Johann W. Goethe, Fausto, Primera parte, Biblioteca Edaf, Madrid, 1985, Páginas 95-96. Seleccionado por: Laura Tovar García, segundo de bachillerato, curso 2013-2014.






Germinal, Emile Zola


        En Jean-Bart, Catherine hacía una hora que trabajaba empujando las vagonetas hasta el relevo; y estaba empapada en tal cantidad de sudor que se detuvo un momento para secarse la cara.
En el fondo del corte, donde picaba en la vena con los compañeros del destajo, Chaval se extrañó cuando dejó de oír el ruido de las ruedas. Las lámparas quemaban mal y el polvo del carbón impedía ver.
-¿Qué pasa? -gritó.
Cuando ella le hubo respondido que iba a derretirse y que sentía que le estallaba el corazón, contestó furioso:
-Animal, haz lo mismo que nosotros, quítate la camisa.
Ocurría a setecientos ocho metros hacia el Norte, en la primera vía de la vena Désirée, separada por tres kilómetros del arranque. Cuando hablaban de esa zona del pozo los mineros de la región palidecían y bajaban la voz, como si hablasen del infierno; y la mayoría de las veces se contentaban con mover la cabeza, como hombres que preferían no hablar de aquellas profundidades de brasa ardiente. A medida que las galerías se hundían hacia el Norte, se acercaban al Tartaret, penetraban en el incendio interior que calentaba arriba las rocas. Los cortes, en el punto a que se había llegado, tenían una temperatura media de cuarenta y cinco grados.

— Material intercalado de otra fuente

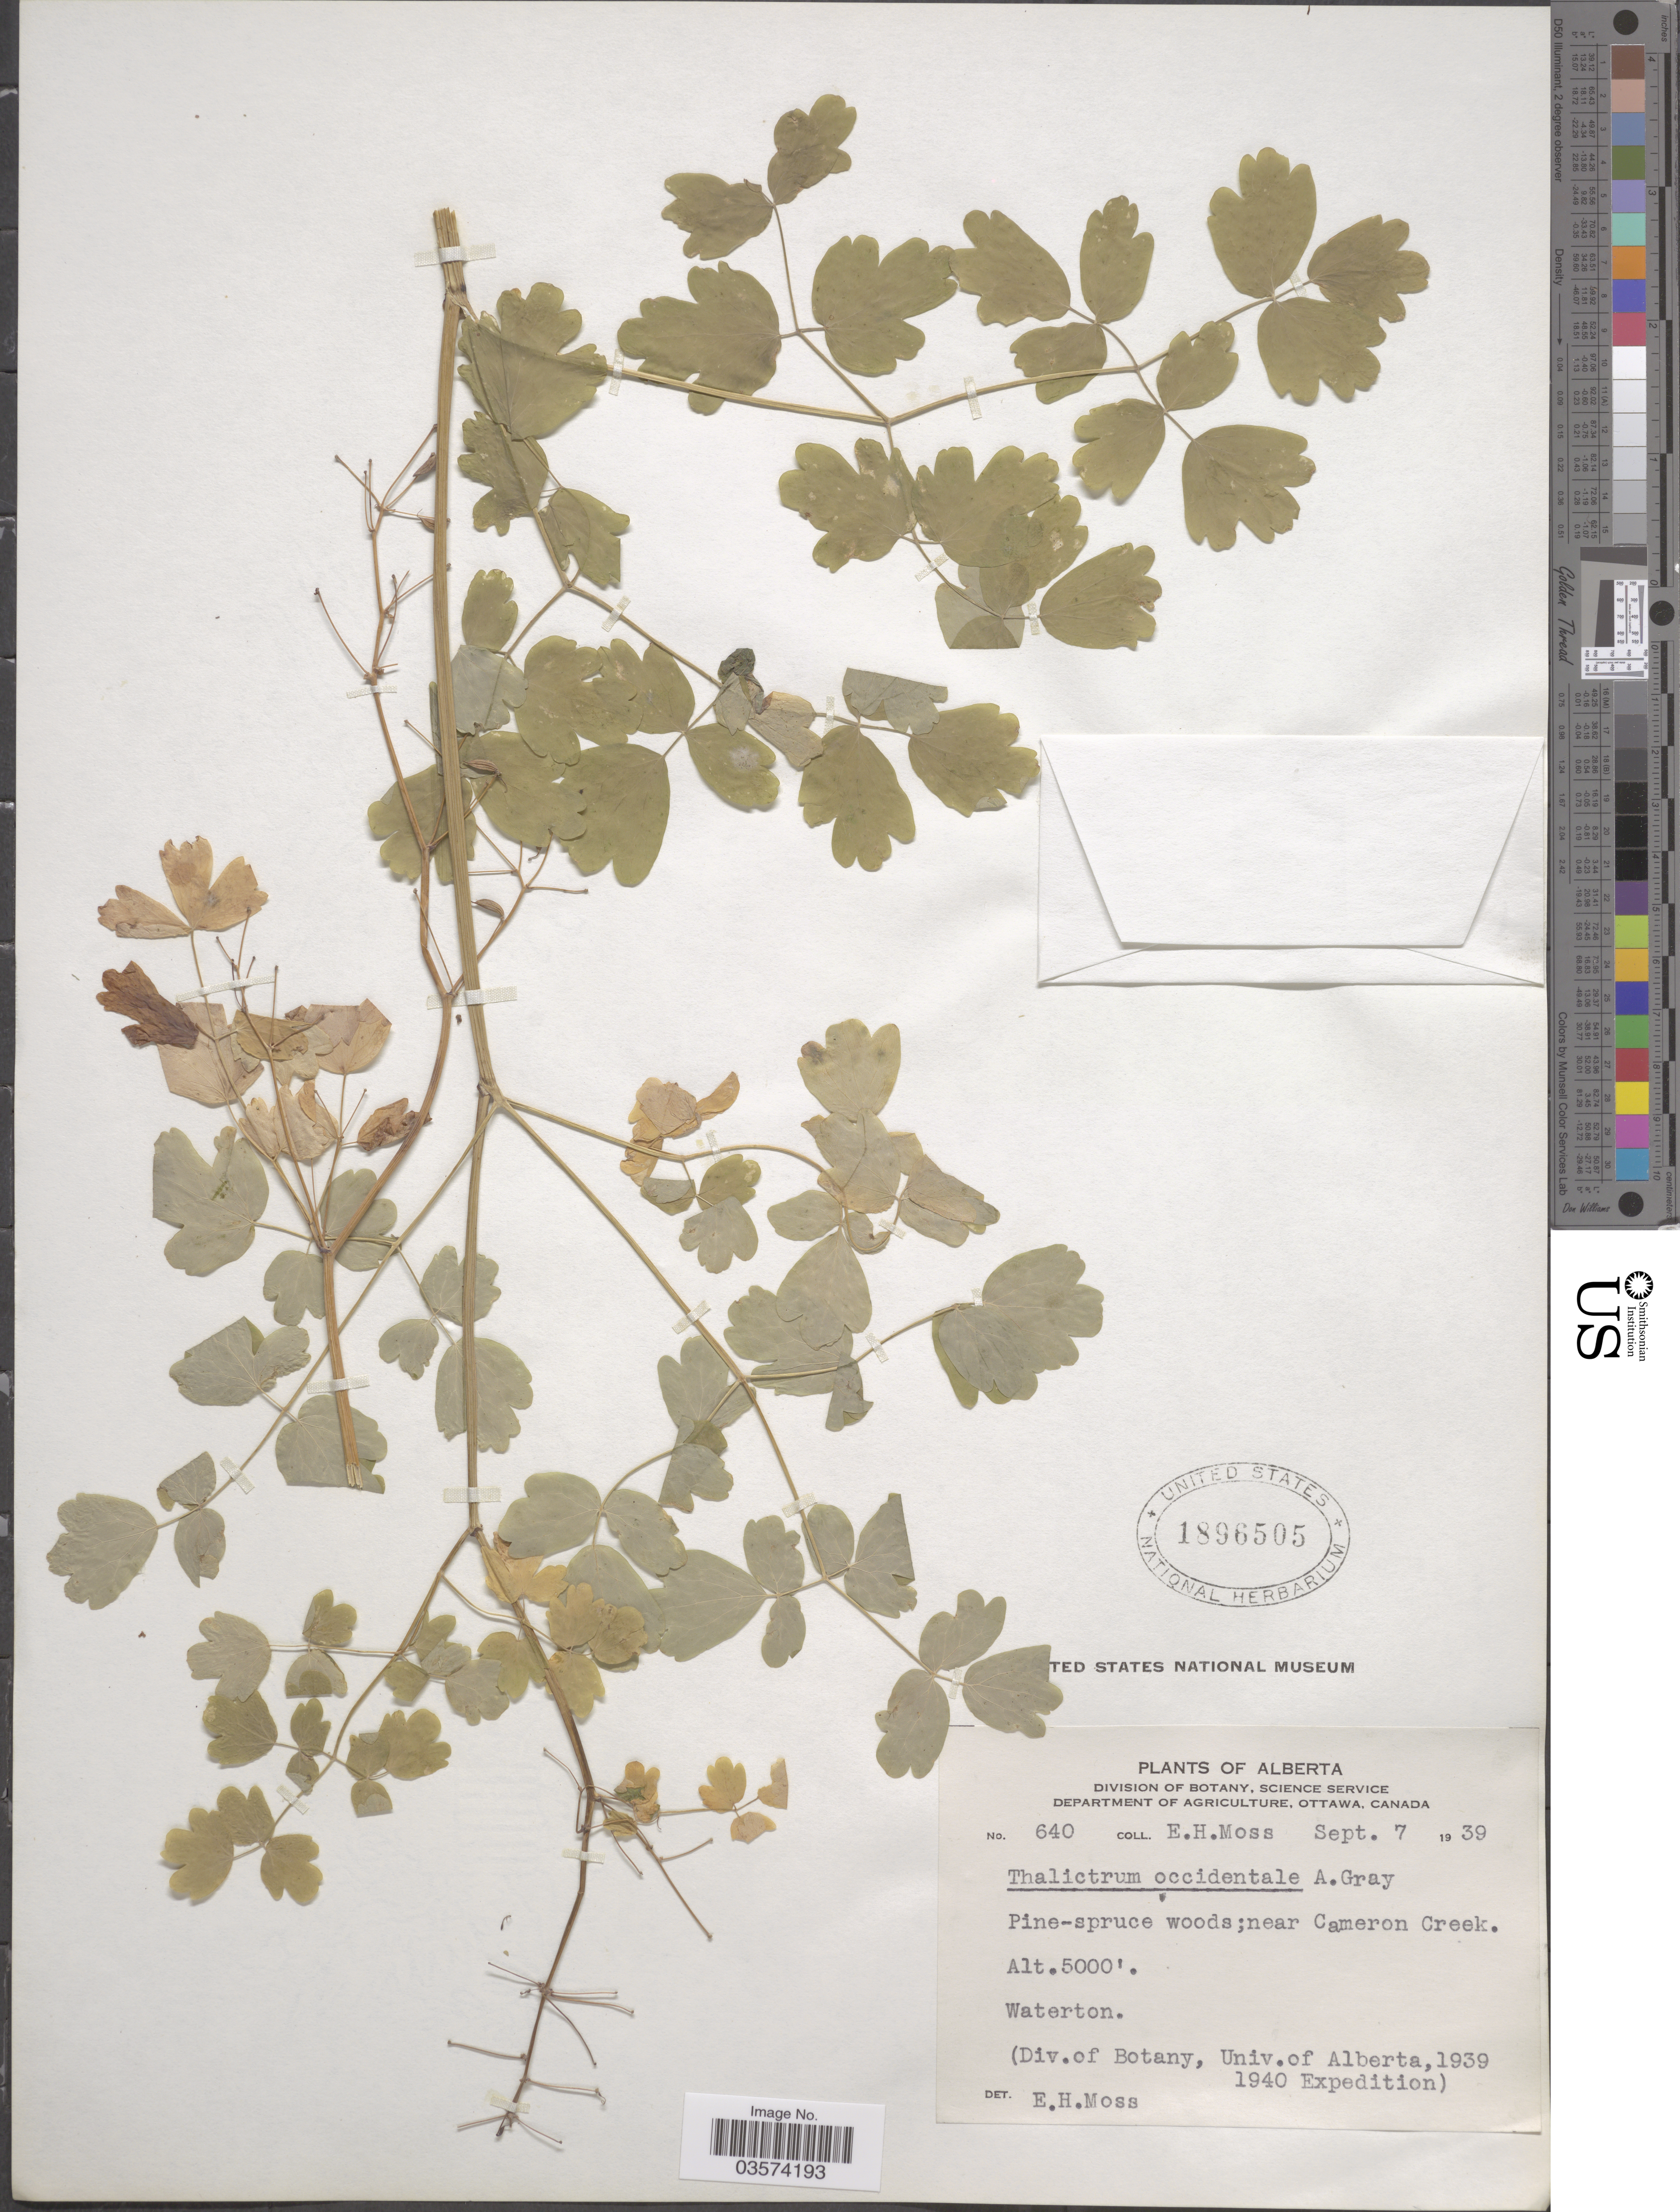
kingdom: Plantae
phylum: Tracheophyta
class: Magnoliopsida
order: Ranunculales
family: Ranunculaceae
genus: Thalictrum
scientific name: Thalictrum occidentale var. palousense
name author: H. St. John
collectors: E. Moss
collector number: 640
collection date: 1939-09-07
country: Canada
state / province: Alberta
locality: Near Cameron Creek. Waterton.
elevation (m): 1524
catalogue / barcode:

Se encontraban en plena ciudad maldita, en medio de las llamas que los transeúntes de la llanura veían por las fisuras, escupiendo azufre y vapores abominables.
Catherine, que ya se había quitado la chaqueta, vaciló primero y luego se quitó los calzones; con los brazos desnudos, la camisa ceñida a las caderas por una cuerda, como una blusa, volvió a empujar las vagonetas.



     Émile Zola, Germinal. Quinta parte, Alianza Editorial, Madrid, 2005, página 347.
     Seleccionado por Sara Paniagua Núñez, segundo de bachillerato, curso 2013/2014.